Anyhow, OpenAI has apparently noticed this question being asked and so I tried it with the latest version and got this:
So, problem solved … right? If that was the case you might think that a slight variant might also be correct now but …
It actually is funnier than that. Check this out:
In the same chat window, no less. (The legacy model also gets the answer right for 9.11 vs 9.9.)
It’s hard to say what’s going on here, but one suspects some “under-the-hood” fine-tuning is going on to get the model to behave.
The Human Element
The point of this post is not to poke fun at LLMs. Instead, it raises a point about generalisation. LLMs are used by people. That means you are evaluating whether it will likely perform well for a particular question. In some cases, experience will tell you about that. But for pretty much anything else, you need to form a belief about an LLM’s performance, and the primary way one might do that is to generalise.
This is the topic of a recent, fascinating paper by Keyon Vafa, Ashesh Rambachan and Sendhil Mullainathan. The paper is available here. They point out that measuring LLM performance by some useful benchmarking process will tell you something about when one LLM is better than another, but only for the specific things benchmarked. But if they are put in the hands of real people, a high-benchmarked performing LLM may actually perform worse. How? Because people make generalisations regarding what an LLM can do, better-performing LLMs may be associated with poor generalisations. The paper then actually tries this out and shows that on tasks where the stakes are high (that is, the cost of making a mistake is large), benchmarking exercises are not great performance indicators and may be misleading.

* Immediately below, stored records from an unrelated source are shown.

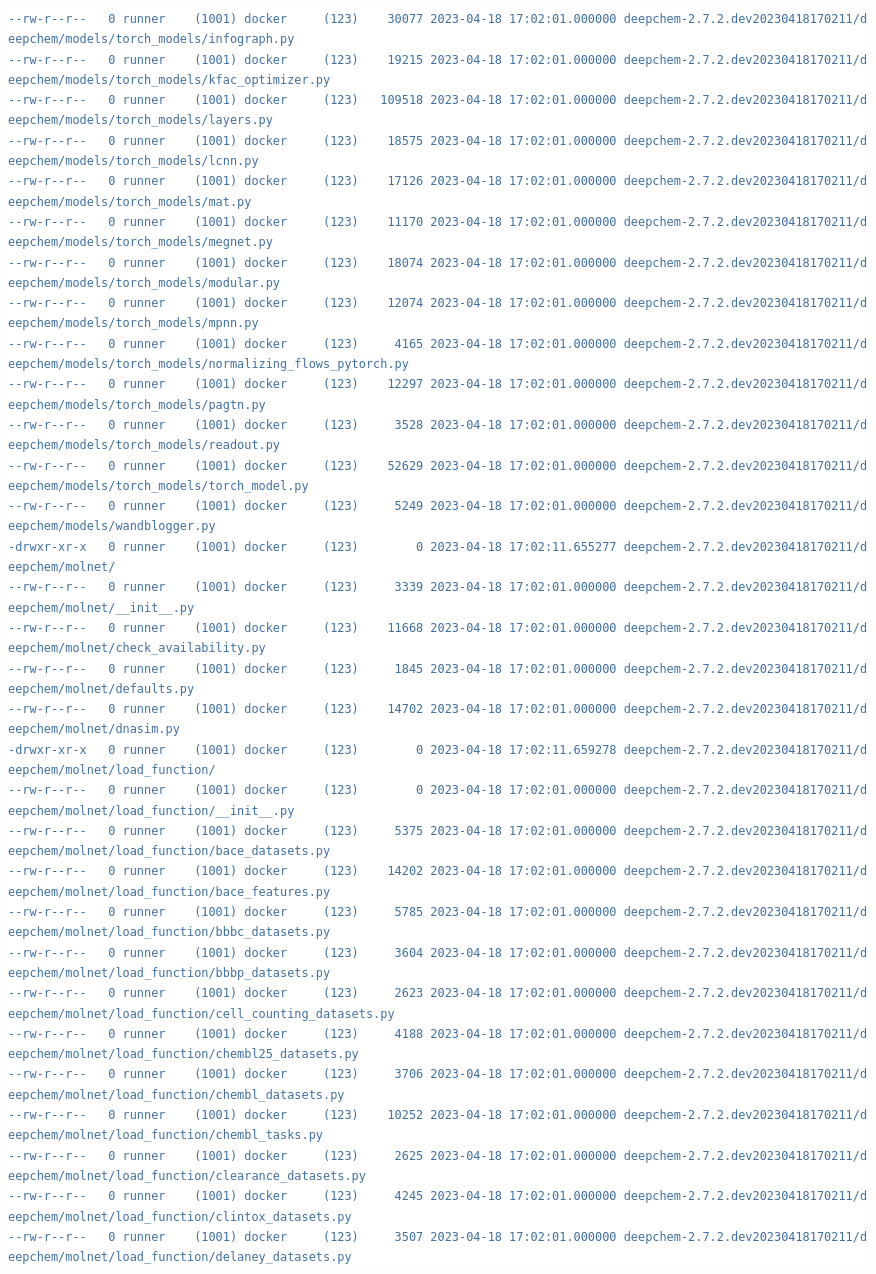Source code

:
 ```diff
--rw-r--r--   0 runner    (1001) docker     (123)    30077 2023-04-18 17:02:01.000000 deepchem-2.7.2.dev20230418170211/deepchem/models/torch_models/infograph.py
--rw-r--r--   0 runner    (1001) docker     (123)    19215 2023-04-18 17:02:01.000000 deepchem-2.7.2.dev20230418170211/deepchem/models/torch_models/kfac_optimizer.py
--rw-r--r--   0 runner    (1001) docker     (123)   109518 2023-04-18 17:02:01.000000 deepchem-2.7.2.dev20230418170211/deepchem/models/torch_models/layers.py
--rw-r--r--   0 runner    (1001) docker     (123)    18575 2023-04-18 17:02:01.000000 deepchem-2.7.2.dev20230418170211/deepchem/models/torch_models/lcnn.py
--rw-r--r--   0 runner    (1001) docker     (123)    17126 2023-04-18 17:02:01.000000 deepchem-2.7.2.dev20230418170211/deepchem/models/torch_models/mat.py
--rw-r--r--   0 runner    (1001) docker     (123)    11170 2023-04-18 17:02:01.000000 deepchem-2.7.2.dev20230418170211/deepchem/models/torch_models/megnet.py
--rw-r--r--   0 runner    (1001) docker     (123)    18074 2023-04-18 17:02:01.000000 deepchem-2.7.2.dev20230418170211/deepchem/models/torch_models/modular.py
--rw-r--r--   0 runner    (1001) docker     (123)    12074 2023-04-18 17:02:01.000000 deepchem-2.7.2.dev20230418170211/deepchem/models/torch_models/mpnn.py
--rw-r--r--   0 runner    (1001) docker     (123)     4165 2023-04-18 17:02:01.000000 deepchem-2.7.2.dev20230418170211/deepchem/models/torch_models/normalizing_flows_pytorch.py
--rw-r--r--   0 runner    (1001) docker     (123)    12297 2023-04-18 17:02:01.000000 deepchem-2.7.2.dev20230418170211/deepchem/models/torch_models/pagtn.py
--rw-r--r--   0 runner    (1001) docker     (123)     3528 2023-04-18 17:02:01.000000 deepchem-2.7.2.dev20230418170211/deepchem/models/torch_models/readout.py
--rw-r--r--   0 runner    (1001) docker     (123)    52629 2023-04-18 17:02:01.000000 deepchem-2.7.2.dev20230418170211/deepchem/models/torch_models/torch_model.py
--rw-r--r--   0 runner    (1001) docker     (123)     5249 2023-04-18 17:02:01.000000 deepchem-2.7.2.dev20230418170211/deepchem/models/wandblogger.py
-drwxr-xr-x   0 runner    (1001) docker     (123)        0 2023-04-18 17:02:11.655277 deepchem-2.7.2.dev20230418170211/deepchem/molnet/
--rw-r--r--   0 runner    (1001) docker     (123)     3339 2023-04-18 17:02:01.000000 deepchem-2.7.2.dev20230418170211/deepchem/molnet/__init__.py
--rw-r--r--   0 runner    (1001) docker     (123)    11668 2023-04-18 17:02:01.000000 deepchem-2.7.2.dev20230418170211/deepchem/molnet/check_availability.py
--rw-r--r--   0 runner    (1001) docker     (123)     1845 2023-04-18 17:02:01.000000 deepchem-2.7.2.dev20230418170211/deepchem/molnet/defaults.py
--rw-r--r--   0 runner    (1001) docker     (123)    14702 2023-04-18 17:02:01.000000 deepchem-2.7.2.dev20230418170211/deepchem/molnet/dnasim.py
-drwxr-xr-x   0 runner    (1001) docker     (123)        0 2023-04-18 17:02:11.659278 deepchem-2.7.2.dev20230418170211/deepchem/molnet/load_function/
--rw-r--r--   0 runner    (1001) docker     (123)        0 2023-04-18 17:02:01.000000 deepchem-2.7.2.dev20230418170211/deepchem/molnet/load_function/__init__.py
--rw-r--r--   0 runner    (1001) docker     (123)     5375 2023-04-18 17:02:01.000000 deepchem-2.7.2.dev20230418170211/deepchem/molnet/load_function/bace_datasets.py
--rw-r--r--   0 runner    (1001) docker     (123)    14202 2023-04-18 17:02:01.000000 deepchem-2.7.2.dev20230418170211/deepchem/molnet/load_function/bace_features.py
--rw-r--r--   0 runner    (1001) docker     (123)     5785 2023-04-18 17:02:01.000000 deepchem-2.7.2.dev20230418170211/deepchem/molnet/load_function/bbbc_datasets.py
--rw-r--r--   0 runner    (1001) docker     (123)     3604 2023-04-18 17:02:01.000000 deepchem-2.7.2.dev20230418170211/deepchem/molnet/load_function/bbbp_datasets.py
--rw-r--r--   0 runner    (1001) docker     (123)     2623 2023-04-18 17:02:01.000000 deepchem-2.7.2.dev20230418170211/deepchem/molnet/load_function/cell_counting_datasets.py
--rw-r--r--   0 runner    (1001) docker     (123)     4188 2023-04-18 17:02:01.000000 deepchem-2.7.2.dev20230418170211/deepchem/molnet/load_function/chembl25_datasets.py
--rw-r--r--   0 runner    (1001) docker     (123)     3706 2023-04-18 17:02:01.000000 deepchem-2.7.2.dev20230418170211/deepchem/molnet/load_function/chembl_datasets.py
--rw-r--r--   0 runner    (1001) docker     (123)    10252 2023-04-18 17:02:01.000000 deepchem-2.7.2.dev20230418170211/deepchem/molnet/load_function/chembl_tasks.py
--rw-r--r--   0 runner    (1001) docker     (123)     2625 2023-04-18 17:02:01.000000 deepchem-2.7.2.dev20230418170211/deepchem/molnet/load_function/clearance_datasets.py
--rw-r--r--   0 runner    (1001) docker     (123)     4245 2023-04-18 17:02:01.000000 deepchem-2.7.2.dev20230418170211/deepchem/molnet/load_function/clintox_datasets.py
--rw-r--r--   0 runner    (1001) docker     (123)     3507 2023-04-18 17:02:01.000000 deepchem-2.7.2.dev20230418170211/deepchem/molnet/load_function/delaney_datasets.py
```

The above example dramatically shows this. The changes to ChatGPT mean that it is getting an answer correct where previously it wasn’t. But the changes were not general — even a little bit. This is really bad precisely because if it was getting the 9.11 and 9.9 question right, you might assume it can do other comparisons too. Here you can see that a very, very small generalisation on my part would lead someone astray.
Now, you can avoid these particular maths-related issues by asking ChatGPT to use Code Interpreter and run a Python check before giving you an answer. But the point remains that we want to generalise in order to form beliefs about LLM performance, and this can be potentially fraught.
This type of thing will be an interesting challenge for AI adoption going forward.
In the end, OpenAI may have improved their model by their fine-tuning but, as you can see, it is highly unlikely they made it better to use once human generalisation was taken into account.